FSK-18 Auf dünnem Eis
#17
„Ihr solltet Euch waschen, Anwärterin Stein. Ich weiß nicht, ob es Euch aufgefallen ist, aber Ihr seid gänzlich eingestaubt. Und Ihr stinkt zum Himmel.“

„Es ist mir aufgefallen, Novize Jeram.“

„Habt Ihr vor, dem Badehaus in absehbarer Zeit einen Besuch abzustatten?“

Sie sparte sich die Antwort. Schweigend passte sie sich Jerams Schritt an und warf ihm nur einen längeren, ausdruckslosen Blick zu, als er sich mit tadelnder Miene zu ihr umdrehte. Offenbar war Lan Parzer verlegt worden.
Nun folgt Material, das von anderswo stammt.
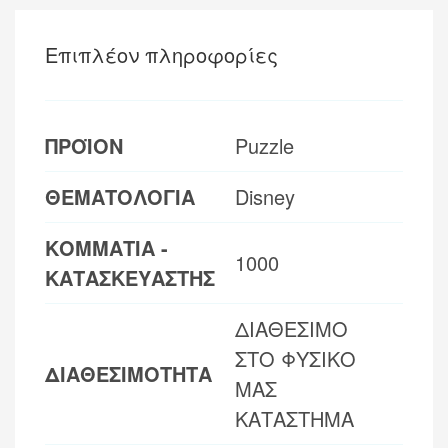
Επιπλέον πληροφορίες
ΠΡΟΪΟΝ
Puzzle
ΘΕΜΑΤΟΛΟΓΙΑ
Disney
ΚΟΜΜΑΤΙΑ -
1000
ΚΑΤΑΣΚΕΥΑΣΤΗΣ
ΔΙΑΘΕΣΙΜΟ
ΣΤΟ ΦΥΣΙΚΟ
ΔΙΑΘΕΣΙΜΟΤΗΤΑ
ΜΑΣ
ΚΑΤΑΣΤΗΜΑ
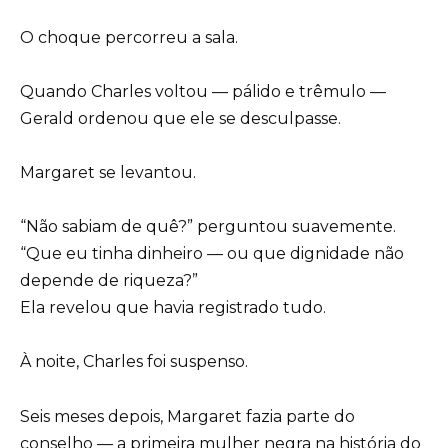
O choque percorreu a sala.
Quando Charles voltou — pálido e trêmulo —
Gerald ordenou que ele se desculpasse.
Margaret se levantou.
“Não sabiam de quê?” perguntou suavemente.
“Que eu tinha dinheiro — ou que dignidade não
depende de riqueza?”
Ela revelou que havia registrado tudo.
À noite, Charles foi suspenso.
Seis meses depois, Margaret fazia parte do
conselho — a primeira mulher negra na história do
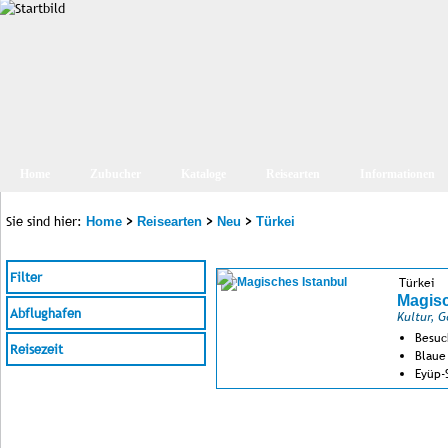
Home
Zubucher
Kataloge
Reisearten
Informationen
Sie sind hier:
>
>
>
Home
Reisearten
Neu
Türkei
Filter
Türkei
Magisc
Abflughafen
Kultur, 
Besuc
Reisezeit
Blaue
Eyüp-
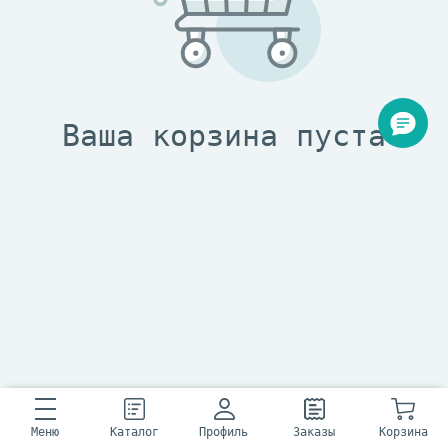
Меню
Каталог
Профиль
Заказы
Корзина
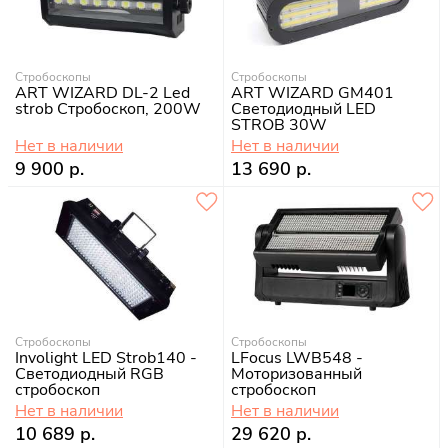
Стробоскопы
Стробоскопы
ART WIZARD DL-2 Led
ART WIZARD GM401
strob Стробоскоп, 200W
Светодиодный LED
STROB 30W
Нет в наличии
Нет в наличии
9 900 р.
13 690 р.
Стробоскопы
Стробоскопы
Involight LED Strob140 -
LFocus LWB548 -
Светодиодный RGB
Моторизованный
стробоскоп
стробоскоп
Нет в наличии
Нет в наличии
10 689 р.
29 620 р.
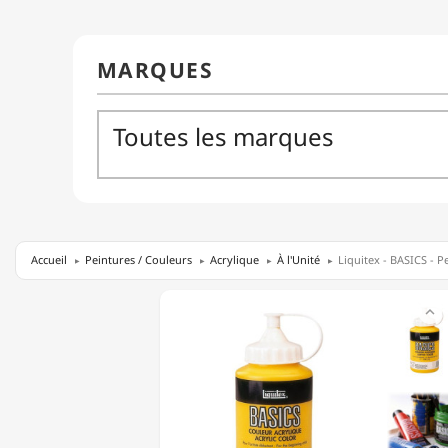
Accueil
Peintures / Couleurs
Acrylique
À l'Unité
Liquitex - BASICS - P
LIQUITEX

-
BASICS
-
PEINTURE
ACRYLIQUE
-
POT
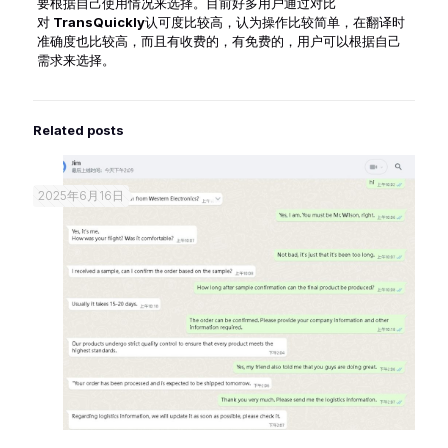
要根据自己使用情况来选择。目前好多用户通过对比
对
TransQuickly
认可度比较高，认为操作比较简单，在翻译时
准确度也比较高，而且有收费的，有免费的，用户可以根据自己
需求来选择。
Related posts
2025年6月16日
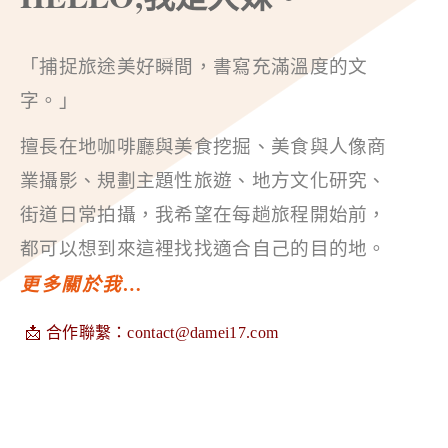
「捕捉旅途美好瞬間，書寫充滿溫度的文
字。」
擅長在地咖啡廳與美食挖掘、美食與人像商
業攝影、規劃主題性旅遊、地方文化研究、
街道日常拍攝，我希望在每趟旅程開始前，
都可以想到來這裡找找適合自己的目的地。
更多關於我…
📩 合作聯繫：
contact@damei17.com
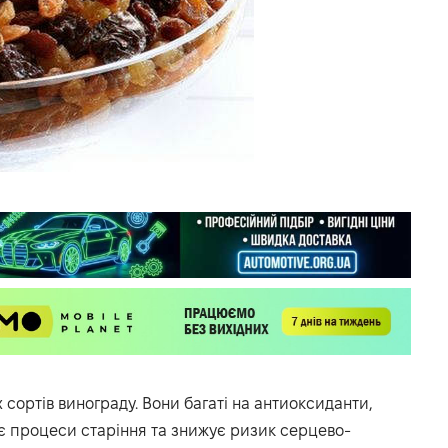
 сортів винограду. Вони багаті на антиоксиданти,
є процеси старіння та знижує ризик серцево-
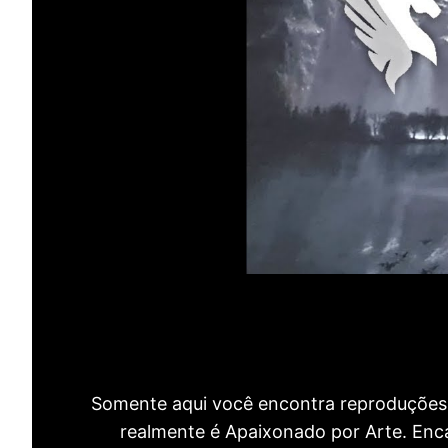
Somente aqui você encontra reproduções 
realmente é Apaixonado por Arte. Encan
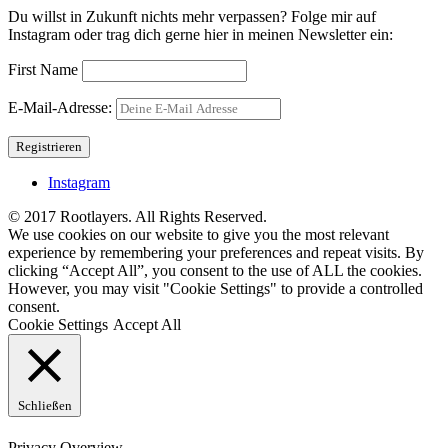
Du willst in Zukunft nichts mehr verpassen? Folge mir auf
Instagram oder trag dich gerne hier in meinen Newsletter ein:
First Name
E-Mail-Adresse:
Instagram
© 2017 Rootlayers. All Rights Reserved.
We use cookies on our website to give you the most relevant
experience by remembering your preferences and repeat visits. By
clicking “Accept All”, you consent to the use of ALL the cookies.
However, you may visit "Cookie Settings" to provide a controlled
consent.
Cookie Settings
Accept All
Schließen
Privacy Overview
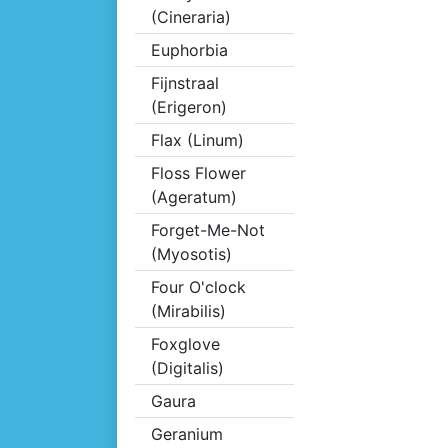
(Cineraria)
Euphorbia
Fijnstraal
(Erigeron)
Flax (Linum)
Floss Flower
(Ageratum)
Forget-Me-Not
(Myosotis)
Four O'clock
(Mirabilis)
Foxglove
(Digitalis)
Gaura
Geranium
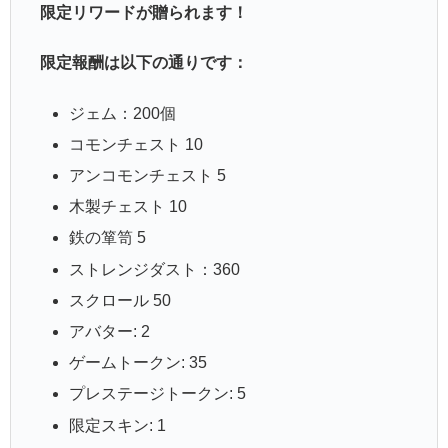
限定リワードが贈られます！
限定報酬は以下の通りです：
ジェム：200個
コモンチェスト 10
アンコモンチェスト 5
木製チェスト 10
鉄の箪笥 5
ストレンジダスト：360
スクロール 50
アバター: 2
ゲームトークン: 35
プレステージトークン: 5
限定スキン: 1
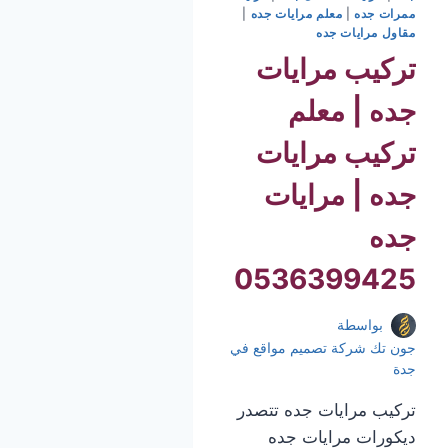
ممرات جده
|
معلم مرايات جده
|
مقاول مرايات جده
تركيب مرايات
جده | معلم
تركيب مرايات
جده | مرايات
جده
0536399425
بواسطة
جون تك شركة تصميم مواقع في
جدة
تركيب مرايات جده تتصدر
ديكورات مرايات جده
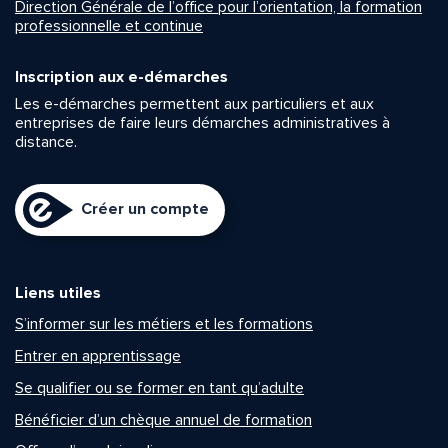
Direction Générale de l’office pour l’orientation, la formation
professionnelle et continue
Inscription aux e-démarches
Les e-démarches permettent aux particuliers et aux
entreprises de faire leurs démarches administratives à
distance.
Créer un compte
Liens utiles
S’informer sur les métiers et les formations
Entrer en apprentissage
Se qualifier ou se former en tant qu’adulte
Bénéficier d’un chèque annuel de formation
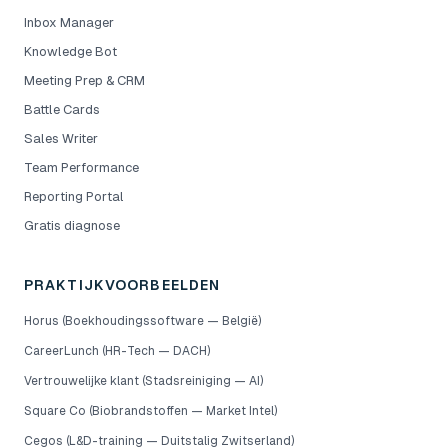
Inbox Manager
Knowledge Bot
Meeting Prep & CRM
Battle Cards
Sales Writer
Team Performance
Reporting Portal
Gratis diagnose
PRAKTIJKVOORBEELDEN
Horus (Boekhoudingssoftware — België)
CareerLunch (HR-Tech — DACH)
Vertrouwelijke klant (Stadsreiniging — AI)
Square Co (Biobrandstoffen — Market Intel)
Cegos (L&D-training — Duitstalig Zwitserland)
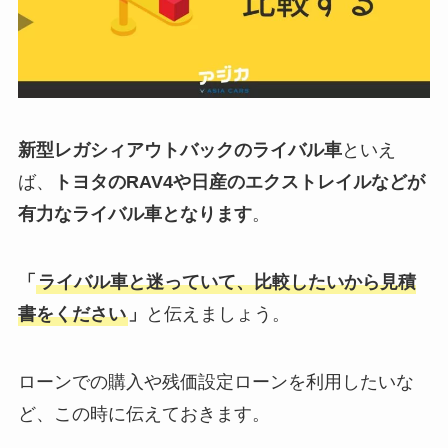
新型
レガシィアウトバック
のライバル車
といえ
ば、
トヨタのRAV4や日産のエクストレイルなどが
有力なライバル車となります
。
「
ライバル車と迷っていて、比較したいから見積
書をください
」
と伝えましょう。
ローンでの購入や残価設定ローンを利用したいな
ど、この時に伝えておきます。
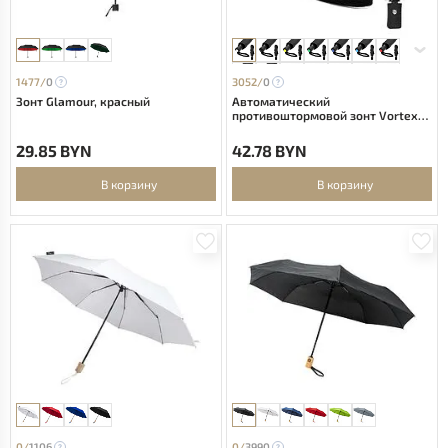
1477/
0
3052/
0
Зонт Glamour, красный
Автоматический
противоштормовой зонт Vortex
To Go, чёрный/белый
29.85 BYN
42.78 BYN
В корзину
В корзину
0/
1106
0/
3990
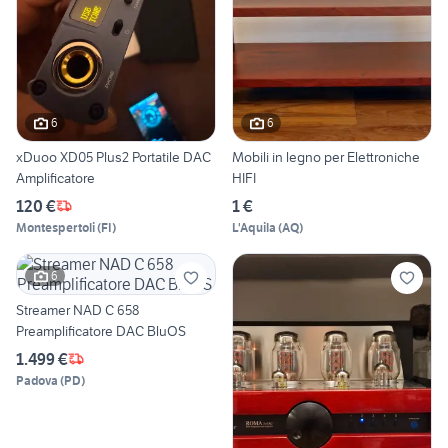
6
6
xDuoo XD05 Plus2 Portatile DAC
Mobili in legno per Elettroniche
Amplificatore
HIFI
120 €
1 €
Montespertoli
(
FI
)
L'Aquila
(
AQ
)
6
Streamer NAD C 658
Preamplificatore DAC BluOS
1.499 €
Padova
(
PD
)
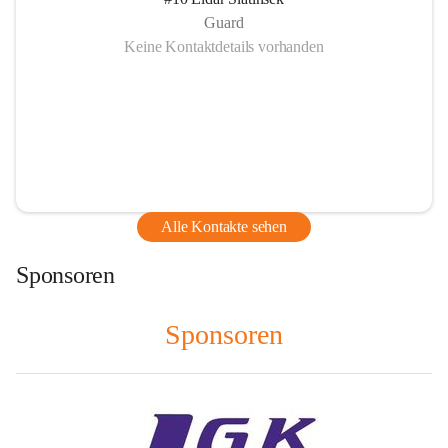
Guard
Keine Kontaktdetails vorhanden
Alle Kontakte sehen
Sponsoren
Sponsoren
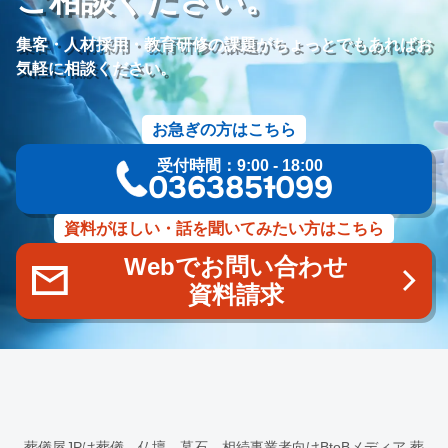
価格競争
ブランド力向上
自社理念
マインド研修
研修プログラム
研修カリキュラム
Googleサイト
集客・人材採用・教育研修の課題がちょっとでもあればお
人材定着率
エンゲージメント施策
社内ポータル
メルマガ
気軽に相談ください。
コミュニケーション改善
情報共有
社員サーベイ
ストレス
マネージャー
感情労働
面談
キャリア戦略
お急ぎの方はこちら
キャリア開発
キャリアパス
成長支援制度
メンター
受付時間：9:00 - 18:00
信頼関係
地域連携
成長戦略
デジタル活用
評価制度
03-6385-1099
目標設定
フィードバック
人事制度
360度効果
OKR
デジタルツール
非金銭的インセンティブ設計
資料がほしい・話を聞いてみたい方はこちら
キャリア開発支援
承認欲求
デジタルシフト
ITスキル格差
Webでお問い合わせ
DX推進
葬儀業Googleサイト
葬儀業社内ポータルサイト
資料請求
葬儀業DX化
葬儀業経営改善
組織文化
心理的安全性
経営戦略
人材育成
人材不足
経営コンサルティング
調査
従業員エンゲージメント
人材定着
採用力向上
人材採用
エンゲージメント
定着率
報酬
雇用戦略
経営者
育成
採用難易度
平均勤続年数
人手不足
離職率
従業員満足度
ES
人材確保
平均年収
葬儀屋JPは葬儀、仏壇、墓石、相続事業者向けBtoBメディア
葬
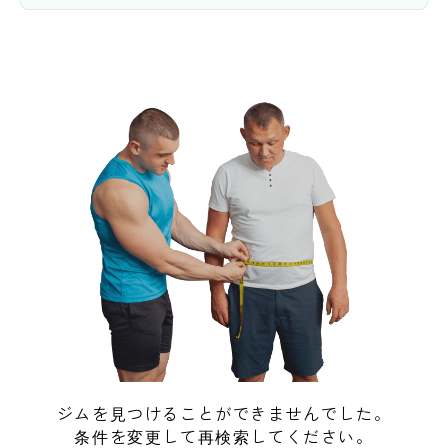
ジムを見つけることができませんでした。
条件を変更して再検索してください。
Der Nortgarder Hüne führte sie tiefer in das Gewölbelabyrinth. Links und rechts säumten Zellen den schmalen Gang, der nur für eine Person durchgängig war. Die Anwärterin konzentrierte sich auf den Weg, verlor aber nach der siebten Ecke, um die der Wärter bog, die Orientierung. Nun war der Kerker wieder ausreichend ausgeleuchtet, was auf kooperative Gefangene schließen ließ. Keine Lichterziehungsmaßnahme war hier mehr notwendig. Flüchtig fragte Marit Stein sich, woher sie hier wussten, dass es Tag oder Nacht war. Das Essen konnte kein Maßstab sein. Der Brei, der für Gefangene gekocht wurde, war immer der gleiche, wie man von Novize Pollach hörte.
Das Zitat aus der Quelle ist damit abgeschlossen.